First reports were that 14 had died with forty to fifty injured but this was later revised to 23 killed on the day (16 officers and seven soldiers). Four of the officers were members of the Home Guard. Two other officers died from wounds in the next few days, one on 14 April the other (a Home Guard officer) on 15 April, to bring the total deaths to 25.

==Inquiry==
The Court of Inquiry found the pilot, 21-year-old Sergeant William McLachlan, was guilty of making an error of judgement and that the weather at the time contributed to the incident. The pilot of the Hurricane had misidentified the spectators as dummies, thinking that they were part of the demonstration when he opened fire.

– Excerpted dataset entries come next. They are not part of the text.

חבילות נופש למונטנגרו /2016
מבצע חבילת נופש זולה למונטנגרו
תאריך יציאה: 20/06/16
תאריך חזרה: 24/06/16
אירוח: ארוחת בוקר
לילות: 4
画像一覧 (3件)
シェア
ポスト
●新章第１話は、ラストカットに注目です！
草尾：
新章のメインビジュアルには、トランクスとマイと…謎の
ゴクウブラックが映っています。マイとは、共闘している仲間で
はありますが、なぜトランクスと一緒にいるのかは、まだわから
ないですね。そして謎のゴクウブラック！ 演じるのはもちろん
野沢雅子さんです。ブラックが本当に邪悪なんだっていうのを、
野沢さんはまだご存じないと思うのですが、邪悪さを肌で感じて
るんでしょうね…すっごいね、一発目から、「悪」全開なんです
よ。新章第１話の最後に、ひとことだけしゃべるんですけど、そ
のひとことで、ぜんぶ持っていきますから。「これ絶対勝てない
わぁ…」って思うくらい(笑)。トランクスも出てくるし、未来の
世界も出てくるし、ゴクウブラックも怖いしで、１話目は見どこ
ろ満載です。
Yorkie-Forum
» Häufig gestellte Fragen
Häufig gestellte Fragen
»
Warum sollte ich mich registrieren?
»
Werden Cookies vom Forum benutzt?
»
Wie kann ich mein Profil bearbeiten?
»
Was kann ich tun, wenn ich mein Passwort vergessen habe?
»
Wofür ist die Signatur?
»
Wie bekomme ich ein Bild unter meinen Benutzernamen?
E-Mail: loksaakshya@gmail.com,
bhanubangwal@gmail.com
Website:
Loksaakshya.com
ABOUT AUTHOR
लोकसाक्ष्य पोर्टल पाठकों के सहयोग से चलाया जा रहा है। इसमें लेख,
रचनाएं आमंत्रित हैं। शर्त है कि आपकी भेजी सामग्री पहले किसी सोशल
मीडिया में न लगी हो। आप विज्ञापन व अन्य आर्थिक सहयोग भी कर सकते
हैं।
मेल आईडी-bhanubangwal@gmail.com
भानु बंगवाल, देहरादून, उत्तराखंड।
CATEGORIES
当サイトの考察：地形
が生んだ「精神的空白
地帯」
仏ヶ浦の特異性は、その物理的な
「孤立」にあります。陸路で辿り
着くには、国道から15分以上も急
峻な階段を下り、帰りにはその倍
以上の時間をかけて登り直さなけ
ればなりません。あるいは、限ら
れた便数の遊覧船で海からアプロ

An inquest held at Warminster into the 27 deaths (Note: The Times report contradicts other sources that give the total deaths at 25.) recorded that the deaths were caused by gunshot wounds and attributed to misadventure. The RAF pilot told the inquest he lost sight of the aeroplane he was following in the haze and realised he had made a mistake after he fired. While the coroner said that the pilot was British and not American, McLachlan was an American-born Canadian pilot serving in the Royal Canadian Air Force.

==Aftermath==
The demonstration for Churchill and Marshall went ahead as planned three days later. McLachlan was killed when he was shot down in his Hurricane over France during a night raid on 29 June 1942. On 13 April 2012, a plaque was unveiled on the 70th anniversary of the incident at St Giles' Church, Warminster.